Florida still had nearly 1.2 million homes and businesses without power.
In addition to the high rate of casualties, the amount of material damage on the peninsula is “historic,” according to Gov. Ron DeSantis that the magnitude caused by the rising waters was unprecedented.
Streets and homes were flooded and boats moored in marinas were thrown ashore by the storm. On Friday, authorities in Kissimmee, near Orlando, crossed the flooded areas in boats to rescue residents trapped in their homes.
years to rebuild
In this state, “we are just beginning to appreciate the extent of the destruction” that is “probably among the worst” in United States history, President Joe Biden said.
“Reconstruction will take months, years,” he lamented.
In the coastal city of Fort Myers, dubbed the “epicenter” by Ron DeSantis, a handful of restaurants and bars had reopened and dozens of people sat on patios, offering residents a semblance of normalcy amid fallen trees and shattered facades.
“It was pretty awful, but we persevered. The roof of our house blew off, a big tree fell on our cars, our yard was flooded, but otherwise everything is fine,” said Dylan Gamber, 23, welcoming the solidarity that was felt among neighbors.
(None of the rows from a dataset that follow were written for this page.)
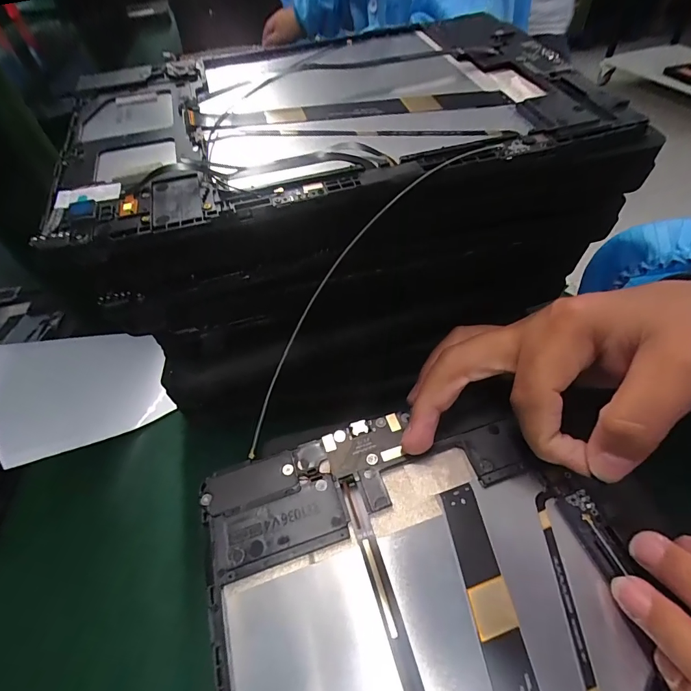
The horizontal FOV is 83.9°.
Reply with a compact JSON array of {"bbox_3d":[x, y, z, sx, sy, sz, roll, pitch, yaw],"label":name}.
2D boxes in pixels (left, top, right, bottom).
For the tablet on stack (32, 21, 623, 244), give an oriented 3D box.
[{"bbox_3d":[-0.010,-0.114,0.178,0.231,0.013,0.142,-14,51,-6],"label":"tablet on stack"}]

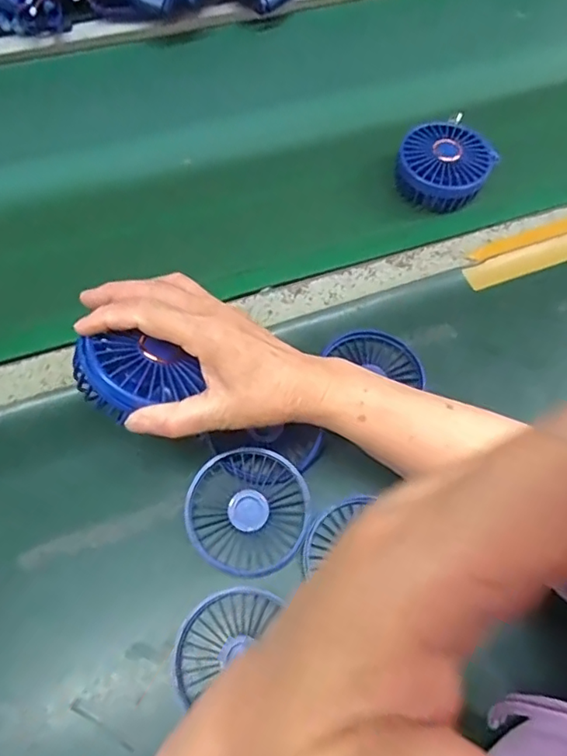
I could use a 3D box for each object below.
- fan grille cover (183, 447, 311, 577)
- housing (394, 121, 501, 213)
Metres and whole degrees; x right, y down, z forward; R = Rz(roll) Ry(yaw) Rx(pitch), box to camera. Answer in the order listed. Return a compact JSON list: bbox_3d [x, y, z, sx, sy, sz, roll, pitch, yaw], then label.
[{"bbox_3d":[-0.026,0.096,0.401,0.085,0.024,0.084,26,64,12],"label":"fan grille cover"},{"bbox_3d":[0.156,-0.207,0.540,0.085,0.042,0.087,1,62,-1],"label":"housing"}]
According to initial estimates, the passage of Hurricane Ian could cost insurers tens of billions of dollars and weigh on American growth, particularly through flight cancellations and damage to agricultural production.
1,100 people saved
More than 1,100 people have been rescued in the state so far, Gov. Ron DeSantis’ office said on Saturday morning.
Rainfall associated with Hurricane Ian has increased by at least 10% due to climate change, according to a first rapid study by American scientists released Friday.
“Climate change didn’t cause the hurricane, but it did make it wetter,” said one of the scientists involved in the study, Michael Wehner of the Lawrence Berkeley National Laboratory, which is part of the Department of the Environment.
Ian struck Cuba off Florida, causing three deaths and extensive damage, leaving many houses without power there as well.